Yea, but in user-mode you have to deal with other processes taking away
our time slice. In FreeBSD, we can use rtprio-- But I dunno about what
the Linux folks can do about this.
This is a win, not a lose. Actually, we want them to take away our time
slice while we're in the sync/wait loop.
> Even then, taking an interrupt per nibble would be ugly.
The QuickCam would also need an onboard frame-buffer. Maybe signal when
the whole frame was ready. But! Enough wishing :)
Yep, in that case, spend $300 on a matrox meteor. ;-)

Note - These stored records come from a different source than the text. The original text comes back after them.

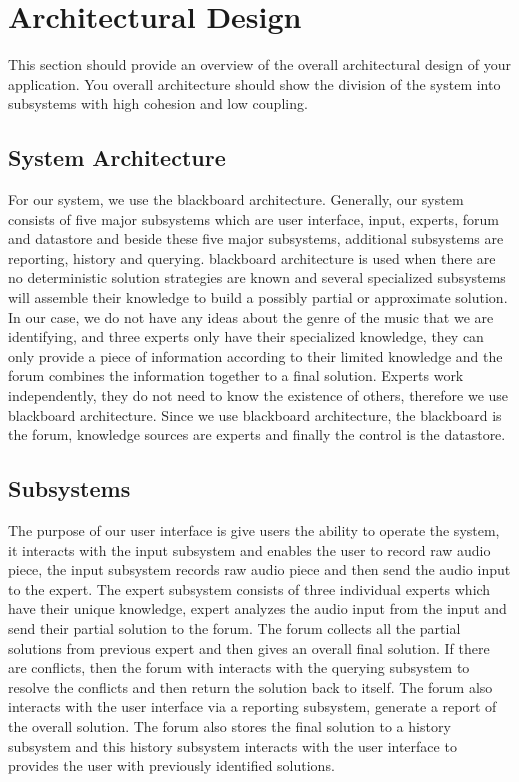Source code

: \documentclass[]{article}
\begin{document}
\newpage
\section{Architectural Design}
\label{sec:architectural_design}
This section should provide an overview of the overall architectural design of your application. You overall architecture should show the division of the system into subsystems with high cohesion and low coupling.

\subsection{System Architecture}
\label{sub:system_architecture}
For our system, we use the blackboard architecture. Generally, our system consists of five major subsystems which are user interface, input, experts, forum and datastore and beside these five major subsystems, additional subsystems are reporting, history and querying. blackboard architecture is used when there are no deterministic solution strategies are known and several specialized subsystems will assemble their knowledge to build a possibly partial or approximate solution. In our case, we do not have any ideas about the genre of the music that we are identifying, and three experts only have their specialized knowledge, they can only provide a piece of information according to their limited knowledge and the forum combines the information together to a final solution. Experts work independently, they do not need to know the existence of others, therefore we use blackboard architecture. Since we use blackboard architecture, the blackboard is the forum, knowledge sources are experts and finally the control is the datastore.

\subsection{Subsystems}
\label{sub:subsystems}
The purpose of our user interface is give users the ability to operate the system, it interacts with the input subsystem and enables the user to record raw audio piece, the input subsystem records raw audio piece and then send the audio input to the expert. The expert subsystem consists of three individual experts which have their unique knowledge, expert analyzes the audio input from the input and send their partial solution to the forum. The forum collects all the partial solutions from previous expert and then gives an overall final solution. If there are conflicts, then the forum with interacts with the querying subsystem to resolve the conflicts and then return the solution back to itself. The forum also interacts with the user interface via a reporting subsystem, generate a report of the overall solution. The forum also stores the final solution to a history subsystem and this history subsystem interacts with the user interface to provides the user with previously identified solutions.
\end{document}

> Since we're gated by the speed of the spin loop anyway, we may as well hit
> the "go" button as soon as possible and then do the stuff that's slow on
> the processor. You could probably code the shifts in LISP and it would
> still complete before the sync/wait completed. :-)
I was thinking of something along the same lines. But of course coding
it in assembly never hurts so I thought, I'd throw it out.
Sure.
> Are you sure it's instant? I think we have several tens of microseconds of
> slack here, don't we? If not, then my proposal for reordering the xfer
> routines won't fly.
The way I understand the QuickCam's operation: You need to read it as
fast as possible? Or am I wrong on this point?
Well, I have heard the CCD image fades, but that must be tenths of seconds
after, not microseconds. We should have all of the time in the world is
my _conjecture_. I haven't re-coded the routines yet, so I wouldn't know
for sure.
> I found a bug in my code comparing it to xfqcam, but I still haven't fixed
> my hardware to do bidir.
I need to fix this myself- I think it's a subtle bug which exists in all
of the bi-directional code (or maybe I just have funky hardware).